A day later I received a frantic call asking if I could I please come over. Not even bothering to look for that cape I went over to be greeted by panic; they'd seen the mouse on the kitchen counter... and the cat is under the bed, and wouldn't come out. As I looked over at her boyfriend (who was holding a broom for some reason) I couldn't help but ask, "Cat? Where are the traps?" They explained that the night before they brought in a cat to catch the mouse and they removed the traps so the cat wouldn't step on them. The cat turned out not to be much of a "mouser" and spent most of it's time under the bed — mouse 1, cat 0, people 0.
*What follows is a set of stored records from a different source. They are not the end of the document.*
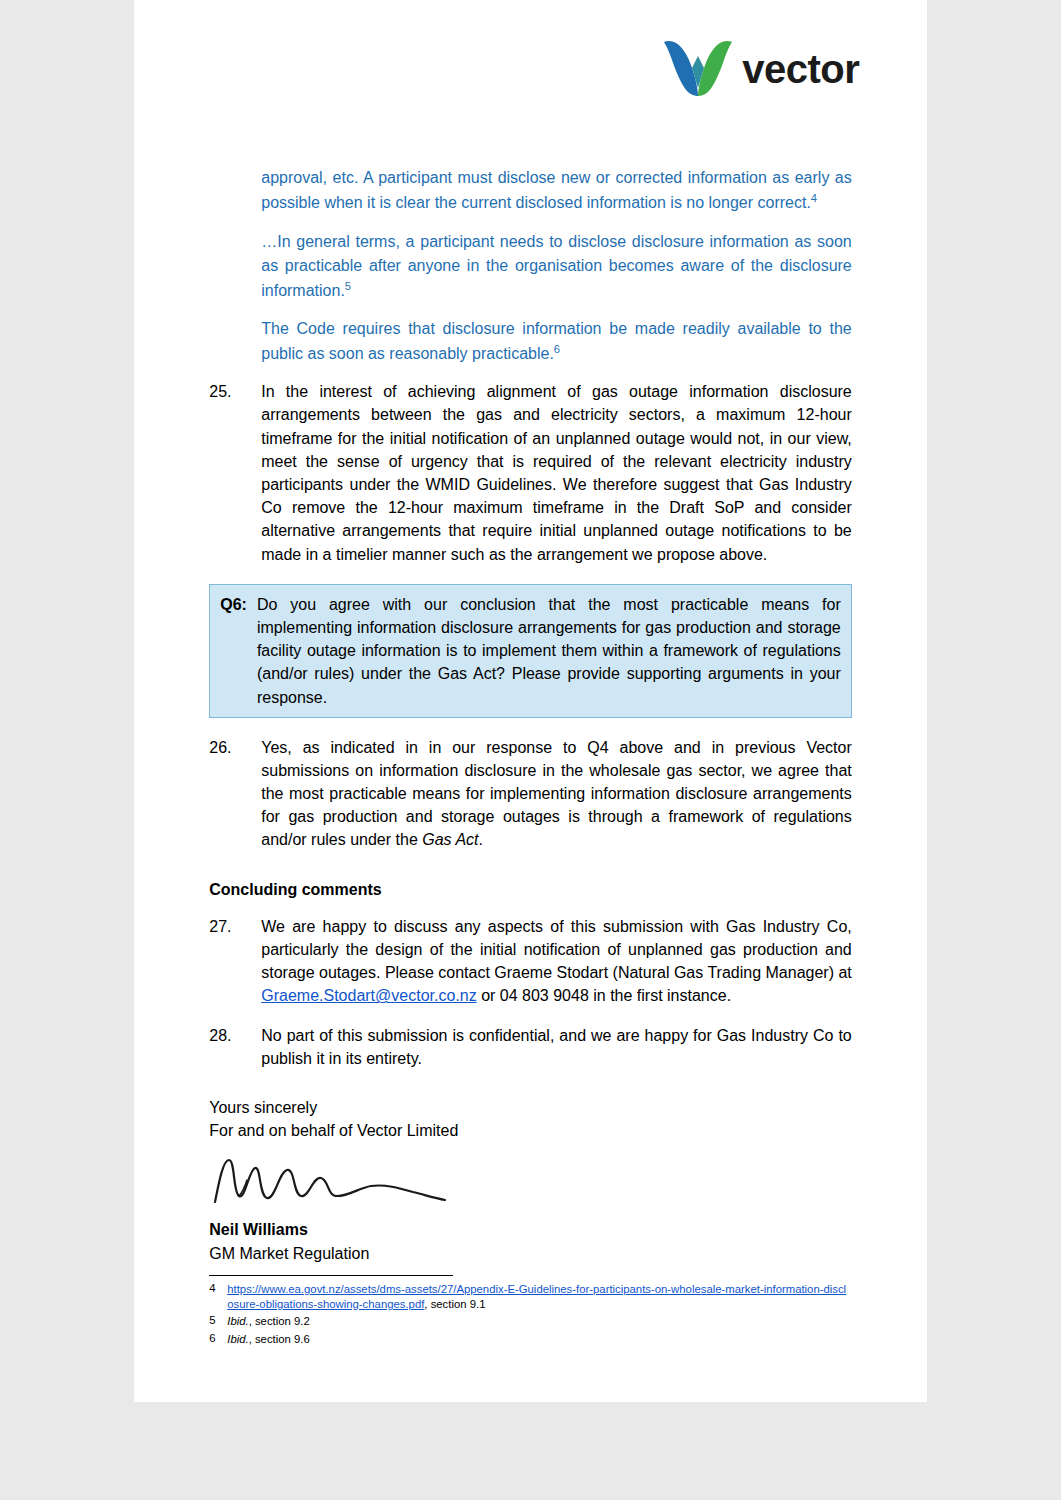vector
approval, etc. A participant must disclose new or corrected information as early as possible when it is clear the current disclosed information is no longer correct.4
…In general terms, a participant needs to disclose disclosure information as soon as practicable after anyone in the organisation becomes aware of the disclosure information.5
The Code requires that disclosure information be made readily available to the public as soon as reasonably practicable.6
25. In the interest of achieving alignment of gas outage information disclosure arrangements between the gas and electricity sectors, a maximum 12-hour timeframe for the initial notification of an unplanned outage would not, in our view, meet the sense of urgency that is required of the relevant electricity industry participants under the WMID Guidelines. We therefore suggest that Gas Industry Co remove the 12-hour maximum timeframe in the Draft SoP and consider alternative arrangements that require initial unplanned outage notifications to be made in a timelier manner such as the arrangement we propose above.
Q6: Do you agree with our conclusion that the most practicable means for implementing information disclosure arrangements for gas production and storage facility outage information is to implement them within a framework of regulations (and/or rules) under the Gas Act? Please provide supporting arguments in your response.
26. Yes, as indicated in in our response to Q4 above and in previous Vector submissions on information disclosure in the wholesale gas sector, we agree that the most practicable means for implementing information disclosure arrangements for gas production and storage outages is through a framework of regulations and/or rules under the Gas Act.
Concluding comments
27. We are happy to discuss any aspects of this submission with Gas Industry Co, particularly the design of the initial notification of unplanned gas production and storage outages. Please contact Graeme Stodart (Natural Gas Trading Manager) at Graeme.Stodart@vector.co.nz or 04 803 9048 in the first instance.
28. No part of this submission is confidential, and we are happy for Gas Industry Co to publish it in its entirety.
Yours sincerely
For and on behalf of Vector Limited
Neil Williams
GM Market Regulation
4 https://www.ea.govt.nz/assets/dms-assets/27/Appendix-E-Guidelines-for-participants-on-wholesale-market-information-disclosure-obligations-showing-changes.pdf, section 9.1
5 Ibid., section 9.2
6 Ibid., section 9.6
After some discussion (which included their ability to set up a mouse trap and their request for me to do it), the traps were reset and put back into position. The owner of the cat was called and then it was suggested they should let the place settle down. Again we parted company, I wished them luck, and suggested they be patient. What happened next I only found out through that mutual neighbour — supposedly, thirty minutes after I left the mouse was dead and a cheer of victory erupted.

So what does this story actually have to do with Millennials (other than the people with the mouse trouble were in their mid to late twenties), and why does this epitomize what detractors have been offering up for more than a decade? Well let me offer some thoughts...

  • Why does your mouse problem becomes everyone else's?
  • Although I appreciate and respect we can't know how to do everything, you don't get to say, "I know how to do it" (with great conviction by the way) and then ask someone else to show you how to do it. Someone is fooling someone, and I know I'm not being fooled.
  • Sure I appreciate the desire to celebrate, but let's be candid, you really don't have much to celebrate about when you're just "participating".
  • Maybe a "Thank you" will eventually find it's way to me but I can't help think the lack of any acknowledgement is the result of a hardwired expectation that you are entitled to someone looking after you, and your problems
  • When you borrow someone's mousetrap, there is a certain expectation you will fucking return it — I suppose it's another variation of the above.

As I mentioned at the outset I love this generation, and believe their potential will possibly change the world like no other... but for now, I'm shaking my head a little and will leave these two to their own devices when it comes to future mouse issues.


PS — And as for that poor mouse (who I might add, probably found it's way into the house because someone left the door open), I hope there is a lesson learned with it's sacrifice. I hope it reminds people not to be so self-centred because there is a very big world out there just trying to make it's way and your paths will cross — or at the very least, a simple reminder to keep your door closed because it's warm inside.